Lifestyle

Bertahan Cerdas Ala Anak Kost: 5 Strategi Finansial Anti Tekor

2885
×

Bertahan Cerdas Ala Anak Kost: 5 Strategi Finansial Anti Tekor

Sebarkan artikel ini
Mengelola Keuangan Bulanan Ala Anak kost. Foto: Internet

 

Mengelola keuangan bulanan terasa ringan di awal bulan, namun menjadi tantangan saat uang makin menipis. Mahasiswa kost harus pandai menyiasati gaya hidup, kebutuhan kuliah, dan biaya harian.

Mayoritas mahasiswa mengaku sulit menjaga keseimbangan antara pengeluaran harian dan kegiatan sosial. Berdasarkan survei Komunitas Finansial Muda, lebih dari 60% mahasiswa kehabisan uang sebelum akhir bulan. Bahkan, sepertiga dari mereka mengaku “puasa paksa” selama tujuh hari terakhir.

Namun, menjadi anak kost tidak berarti harus hidup dalam tekanan. Lima strategi berikut dapat membantu mahasiswa mengatur uang dengan bijak:

1. Bedakan Uang Makan dan Jajan

Gunakan dua rekening e-wallet atau amplop. Satu untuk konsumsi pokok, satu lagi untuk hiburan. Jika saldo jajan habis, saatnya rehat dari tongkrongan.

2. Catat Semua Pengeluaran Harian

Walau hanya Rp5.000, tetap catat. “Kebocoran biasanya terjadi dari pengeluaran kecil,” ujar anggota Komunitas Finansial Muda. Gunakan aplikasi pencatat atau Google Sheets.

3. Belanja Kebutuhan Sekaligus

Belanjakan keperluan bulanan seperti mie instan dan sabun dalam satu waktu. Harga lebih terjangkau dan kamu terhindar dari pembelian impulsif.

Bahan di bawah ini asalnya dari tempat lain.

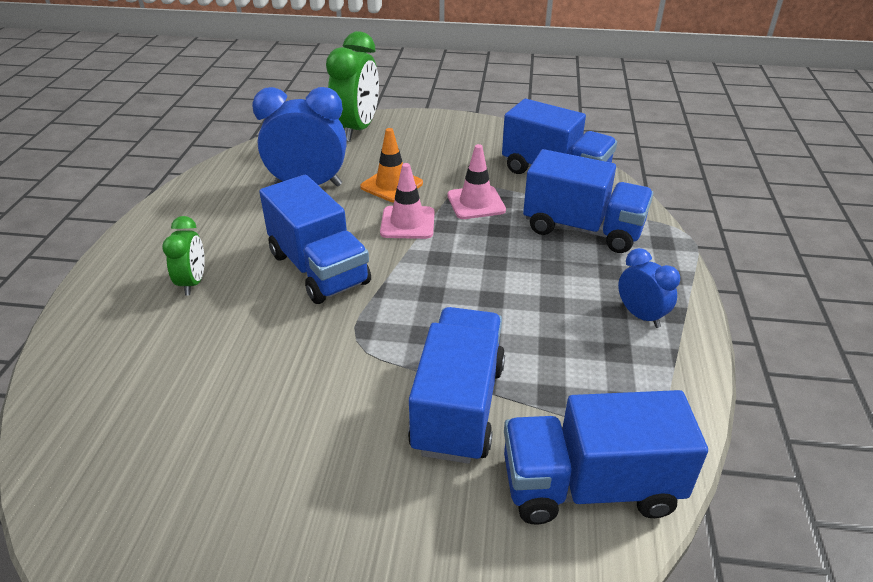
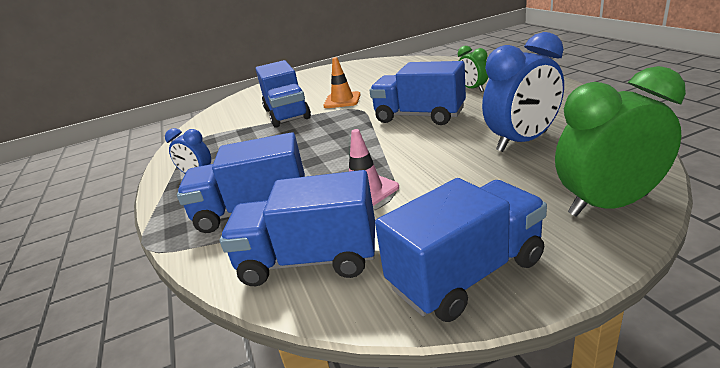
camera: 155 degrees right, 10 degrees down
green clock [326,31,379,142] -> green clock turned 90 degrees clockwise [555,66,686,217]
orange traffic cone [360,128,423,202] -> orange traffic cone moved to [323,57,361,108]
pink traffic cone [380,163,435,239] -> none
blue truck [504,390,708,525] -> blue truck moved to [375,178,547,322]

4. Masak Sendiri Minimal Tiga Kali

Tidak perlu jago masak. “Tumis kangkung, mie sayur, atau telur cukup hemat,” ucap seorang mahasiswa. Masakan sederhana bisa mengurangi pengeluaran makan hingga 40%.

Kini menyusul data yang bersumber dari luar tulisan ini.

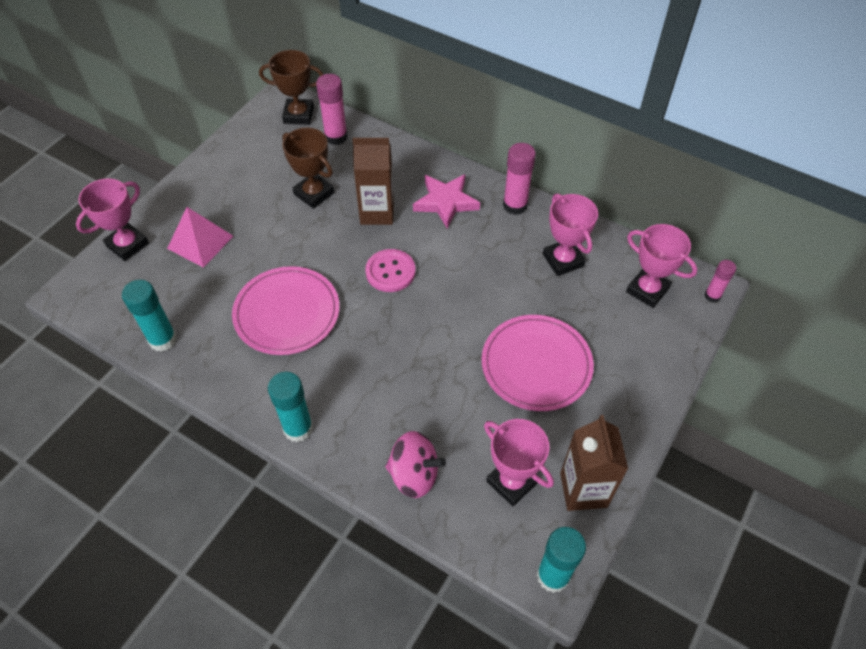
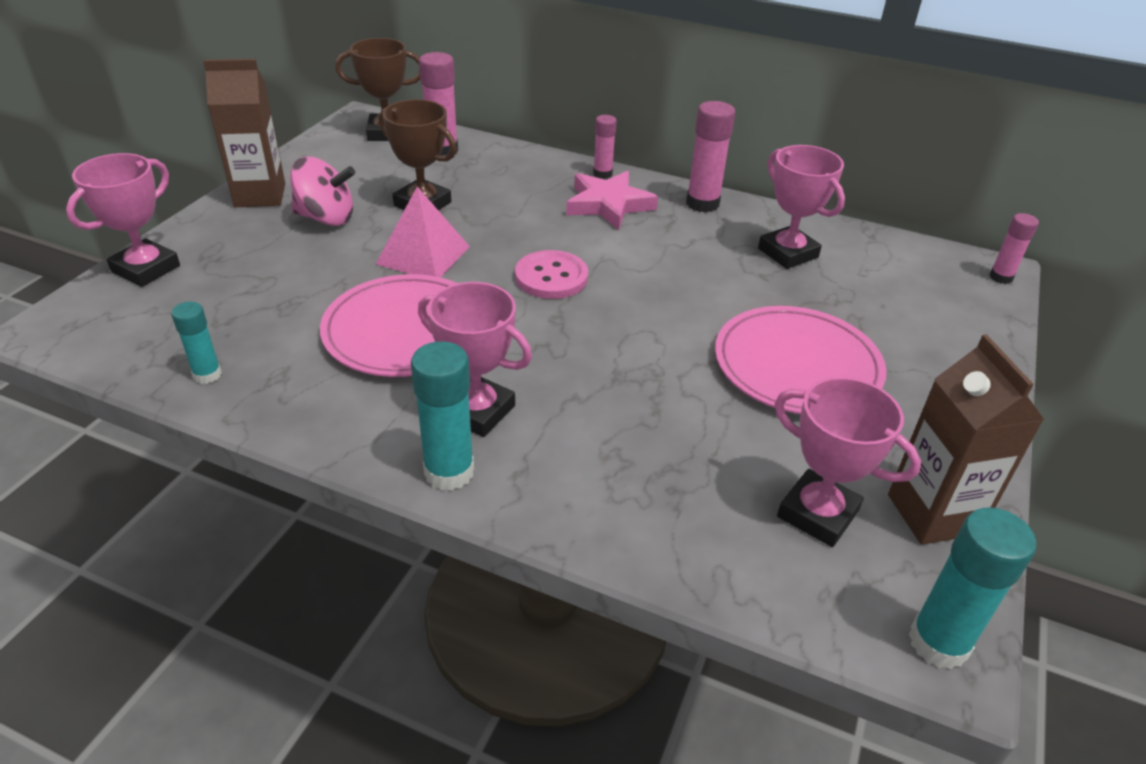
camera: 10 degrees left, 15 degrees down
turquoise glue stick [122,280,177,352] -> turquoise glue stick [171,302,222,384], size x0.61
pink pyramid [167,207,233,268] -> pink pyramid moved to [376,187,470,277]
brown carton [353,138,394,225] -> brown carton moved to [203,59,285,207]
pink spinning top [385,431,446,498] -> pink spinning top moved to [290,157,355,226]
pink trophy [626,224,697,308] -> pink trophy moved to [418,282,532,437]
none -> pink glue stick [593,115,617,179]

5. Siapkan Dana Darurat Mingguan

Simpan Rp10.000 hingga Rp20.000 per minggu. Dana ini penting jika charger rusak, motor bermasalah, atau ada acara kampus mendadak.

Menurut Survei GoodStats 2024 terhadap 1.000 Gen Z, hanya 30,1% yang aktif menabung. Sebaliknya, 69,9% tidak terbiasa menyisihkan dana untuk simpanan. Laporan Katadata Insight Center (2021) menyatakan bahwa 56,6% Gen Z menabung hanya dari sisa pengeluaran.

Data tersebut menunjukkan bahwa masalah utama bukan jumlah uang, melainkan kebiasaan dan strategi finansial. Memisahkan dana jajan dan makan, mencatat pengeluaran, serta menyimpan dana darurat menjadi solusi efektif.

Perencanaan dan disiplin sederhana dapat membantu mahasiswa hidup nyaman tanpa harus terus berhemat secara paksa. Sebab, menjadi mahasiswa cerdas adalah soal strategi, bukan sekadar tampilan.